If not and it was made for adults, yikes. It has been reported that John
Woo was becoming very depressed about this time because his career wasn't
going where he wanted it to and his latest films had crashed and burned at
the box office. After this came The Time You Need a Friend which completely
bombed and was also made for Cinema City and then he made the action film,
Heroes Shed No Tears, which did mediocre business for Golden Harvest. You
had to wonder where he would go next. Now perhaps the one good thing to come
out of Run Tiger Run is that Woo worked with Tsui Hark for the first time.
And it was Tsui Hark who gave Woo his rebirth. He must have seen something
that I don't see in his films but Tsui under his production house, Film Workshop,
which was under Cinema City gave Woo a shot when Woo came to him with an
idea of a remake for an older Cantonese film. And A Better Tomorrow was born.
I would imagine that children would have enjoyed this film - lots of nutty
comedy and nuttier action, total chaos, gadgets up the wazoo, visually quite
eccentric and absolutely no sense really. This would have made a decent Disney
film though chances are Disney would never have had a scene with ten kids
peeing on adults down below them. Golden Showers just wasn't Disney's thing.

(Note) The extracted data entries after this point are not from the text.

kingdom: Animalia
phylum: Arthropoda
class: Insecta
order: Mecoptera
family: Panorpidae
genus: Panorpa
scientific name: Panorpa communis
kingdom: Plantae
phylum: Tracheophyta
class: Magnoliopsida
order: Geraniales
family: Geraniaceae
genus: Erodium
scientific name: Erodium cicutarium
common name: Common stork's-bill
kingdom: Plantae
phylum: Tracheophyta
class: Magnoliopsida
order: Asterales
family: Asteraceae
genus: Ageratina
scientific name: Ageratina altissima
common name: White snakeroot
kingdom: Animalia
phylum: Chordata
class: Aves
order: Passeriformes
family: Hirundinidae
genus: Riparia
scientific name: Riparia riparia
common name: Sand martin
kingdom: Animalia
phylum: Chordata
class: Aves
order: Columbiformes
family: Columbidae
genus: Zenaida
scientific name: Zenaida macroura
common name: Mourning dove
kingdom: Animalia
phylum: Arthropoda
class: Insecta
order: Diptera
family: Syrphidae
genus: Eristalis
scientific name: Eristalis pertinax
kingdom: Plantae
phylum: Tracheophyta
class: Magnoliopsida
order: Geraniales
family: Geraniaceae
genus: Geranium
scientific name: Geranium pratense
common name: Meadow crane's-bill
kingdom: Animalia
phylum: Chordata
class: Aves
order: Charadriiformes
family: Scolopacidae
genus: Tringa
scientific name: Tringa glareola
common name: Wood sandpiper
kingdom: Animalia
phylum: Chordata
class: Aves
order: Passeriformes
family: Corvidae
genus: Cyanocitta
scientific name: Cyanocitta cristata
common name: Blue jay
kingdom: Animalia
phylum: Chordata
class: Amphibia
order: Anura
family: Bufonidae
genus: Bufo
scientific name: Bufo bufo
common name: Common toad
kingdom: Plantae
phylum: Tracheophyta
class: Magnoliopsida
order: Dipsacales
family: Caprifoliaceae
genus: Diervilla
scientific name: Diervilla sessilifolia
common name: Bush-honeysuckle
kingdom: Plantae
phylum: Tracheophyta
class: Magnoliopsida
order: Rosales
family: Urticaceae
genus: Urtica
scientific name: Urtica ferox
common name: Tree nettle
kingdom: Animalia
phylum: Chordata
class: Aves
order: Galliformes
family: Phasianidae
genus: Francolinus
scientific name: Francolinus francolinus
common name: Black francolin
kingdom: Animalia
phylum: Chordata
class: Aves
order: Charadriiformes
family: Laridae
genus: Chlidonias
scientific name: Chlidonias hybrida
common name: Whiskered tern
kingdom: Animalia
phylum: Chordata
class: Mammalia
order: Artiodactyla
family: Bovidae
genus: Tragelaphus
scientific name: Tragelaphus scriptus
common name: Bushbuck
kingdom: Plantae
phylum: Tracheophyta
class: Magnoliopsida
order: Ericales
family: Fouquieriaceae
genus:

There were a few scenes I found myself chuckling at and then feeling deeply
shamed for doing so.
Teddy Shit (seriously) is played by Teddy Robin Kwan who back in the 1980's
and early 90's was a very well-known name. He did about everything in film
- directed some terrific films (All the Wrong Spies, The Legend of Wisely
and Shanghai Shanghai), produced loads of films, sang on the soundtrack for
many films and was in his own right a very popular pop singer and he acted
in a bunch of comedies. He was even the leading man in some of them - and
that is even though he was very short and kind of dwarfish. The thing is
that he pretty much always irritates me with his performances - and does
so again here.
Teddy is a homeless man and takes care of a young boy Benny who is played
by Bin Bin who was a child star for a couple of years before he faded away.
On the other side of the tracks is an old wealthy man played by Tsui Hark
in gray whiskers and hair who is taking care of his grandchild Little Steak,
again played by Bin Bin. The kid has everything but parents - and a new nanny
(Violet Pan) is brought on who survives the frontal attack of Little Steak's
toys. Then the old man dies and leaves everything to his grandson - and his
deeply flawed son realizes that he has to kill his nephew to inherit it all.
Benny is mistaken for Little Steak by the villains and brought to the house
with Teddy and the shenanigans begin and never stop. They even bring the
Black Widow (Ding Xiao-hui) aboard to kill Teddy with her poisonous kiss
and heaving breasts.
It is totally nonsensical and once it gets going it never stops. Some clever
sight gags, stunts and insanity. The DVD that I have that I bought in HK
is oddly dubbed into English. I wonder who and why someone went to the trouble.
On the plus side I didn't have to hear Teddy in Cantonese.